Emma (Lila Gueneau), 15, pregnant following a rape, defies her repressive rural Protestant community to forge a path of self-determination, transforming her trauma into a catalyst for emancipation while confronting the village’s moral hypocrisy and the spectre of the Second World War surrounding her.
With Silent Rebellion, Marie-Elsa Sgualdo offers a period story of emancipation and coming-of-age that addresses universal and contemporary issues.
We all have some idea of what it was like to be a woman in the 1940s. But have you ever wondered what it was like to be one in 1943, in Switzerland! Not only were there the same social rules that confined women to a role of a near-object, but there was the Second World War and Nazis circulating at the border. Not to mention those people trying to hide in Switzerland to avoid being caught by the Third Reich.

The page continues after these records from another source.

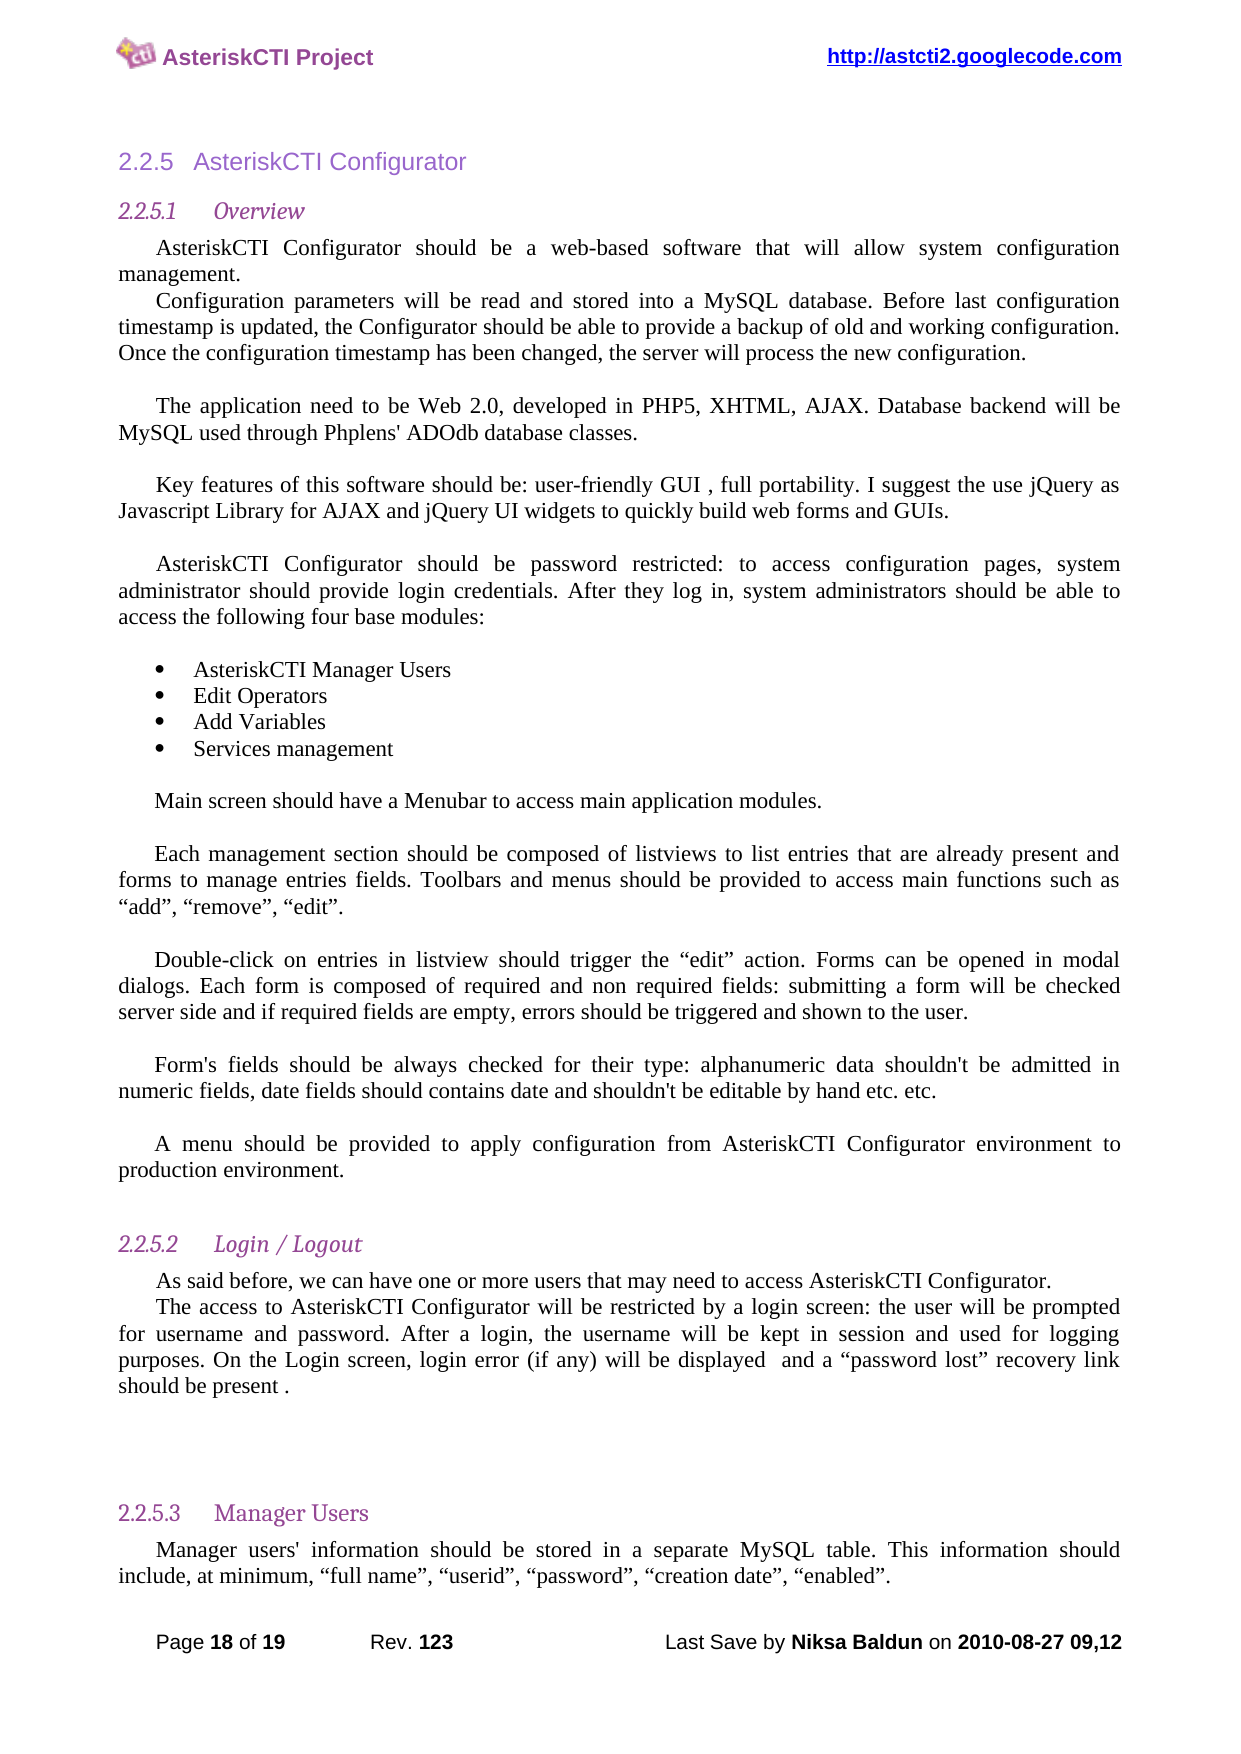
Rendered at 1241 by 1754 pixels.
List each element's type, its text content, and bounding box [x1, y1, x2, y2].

list AsteriskCTI Manager Users [156, 656, 1122, 682]
text Configuration parameters will be read and stored into a MySQL database. Before last configuration timestamp is updated, the Configurator should be able to provide a backup of old and working configuration. Once the configuration timestamp has been changed, the server will process the new configuration. [118, 287, 1122, 366]
subtitle Login / Logout [118, 1230, 1122, 1259]
text The access to AsteriskCTI Configurator will be restricted by a login screen: the user will be prompted for username and password. After a login, the username will be kept in session and used for logging purposes. On the Login screen, login error (if any) will be displayed and a “password lost” recovery link should be present . [118, 1293, 1122, 1399]
text The application need to be Web 2.0, developed in PHP5, XHTML, AJAX. Database backend will be MySQL used through Phplens' ADOdb database classes. [118, 392, 1122, 445]
text Form's fields should be always checked for their type: alphanumeric data shouldn't be admitted in numeric fields, date fields should contains date and shouldn't be editable by hand etc. etc. [118, 1051, 1122, 1104]
text Key features of this software should be: user-friendly GUI , full portability. I suggest the use jQuery as Javascript Library for AJAX and jQuery UI widgets to quickly build web forms and GUIs. [118, 471, 1122, 524]
text Double-click on entries in listview should trigger the “edit” action. Forms can be opened in modal dialogs. Each form is composed of required and non required fields: submitting a form will be checked server side and if required fields are empty, errors should be triggered and shown to the user. [118, 946, 1122, 1025]
text Each management section should be composed of listviews to list entries that are already present and forms to manage entries fields. Toolbars and menus should be provided to access main functions such as “add”, “remove”, “edit”. [118, 840, 1122, 919]
text As said before, we can have one or more users that may need to access AsteriskCTI Configurator. [118, 1267, 1122, 1293]
text A menu should be provided to apply configuration from AsteriskCTI Configurator environment to production environment. [118, 1130, 1122, 1183]
text Manager users' information should be stored in a separate MySQL table. This information should include, at minimum, “full name”, “userid”, “password”, “creation date”, “enabled”. [118, 1536, 1122, 1588]
picture [116, 34, 157, 74]
subtitle Overview [118, 197, 1122, 226]
subtitle AsteriskCTI Configurator [118, 147, 1122, 176]
subtitle Manager Users [118, 1499, 1122, 1527]
text AsteriskCTI Configurator should be a web-based software that will allow system configuration management. [118, 234, 1122, 287]
text Main screen should have a Menubar to access main application modules. [118, 787, 1122, 814]
list Edit Operators [156, 682, 1122, 708]
list Add Variables [156, 708, 1122, 735]
list Services management [156, 735, 1122, 761]
text AsteriskCTI Configurator should be password restricted: to access configuration pages, system administrator should provide login credentials. After they log in, system administrators should be able to access the following four base modules: [118, 550, 1122, 629]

Silent Rebellion clearly shows this period and succeeds in conveying the heavy atmosphere and the hard life that awaited young women. And, of course, when one lived in a very conservative environment, as is the case for Emma, an additional burden had to be added due to everything that had to remain secret. For example, when Emma is raped and becomes pregnant, she is “supported” by being asked: “He forced you? So much the better.” That certainly gets the point across.
Emma’s life is marked by obligations. A prisoner of the social and religious values of the 1940s, her future seems completely mapped out. When a young man passing through abuses her naivety and rapes her, Emma, only 15, becomes pregnant. In her rural Protestant environment, this event is a real disaster. But this event turns out to be a revelation for Emma, who begins to reject submission and make decisions for herself and her unborn child. Despite the circumstances, she chooses the difficult path of emancipation.

We understand, of course, that Emma does not represent the majority of women of the time. Rather, she is a symbol of what would eventually happen. Every movement must begin with an awareness, and that is what this film shows. The young woman understands that symbolic, social, or geographical boundaries cannot prevent her from taking a stand. Alone against the world and the beliefs that shaped her, she draws on her inner strength, her need to resist and regain control of her life, and her desire not to conform.
Obviously, at times we are left with the impression that it’s all a little too much. This ultra-naive and very shy girl suddenly becomes a fighter. Perhaps the film would gain by having less dramatic time jumps at times. Maybe the addition of a few scenes between the moment she realizes she is in trouble and the moment she is suddenly about to get married would have made it easier for the viewer to accept. It could have removed that impression of ease. The same thing happens later in the film and, again, it gives a false sense of facility. Since the film lasts only 96 minutes, adding 3 or 4 scenes would have helped maintain the film’s tone.
Despite everything, the director, through her staging, expresses the depth of Emma’s character, the upheavals of her emotional landscape, her quest for truth, and her pragmatic adaptation to the reality of her environment. The viewer clearly grasps the discrepancy between Emma’s intuitive and vital reactions and the social and moral norms that oppress her.

The result is an imperfect film, but one that offers a different perspective on an era that has been shown far too much in cinema, but always from the same point of view.
Silent Rebellion is presented at the Cinefranco festival on November 15, 2025.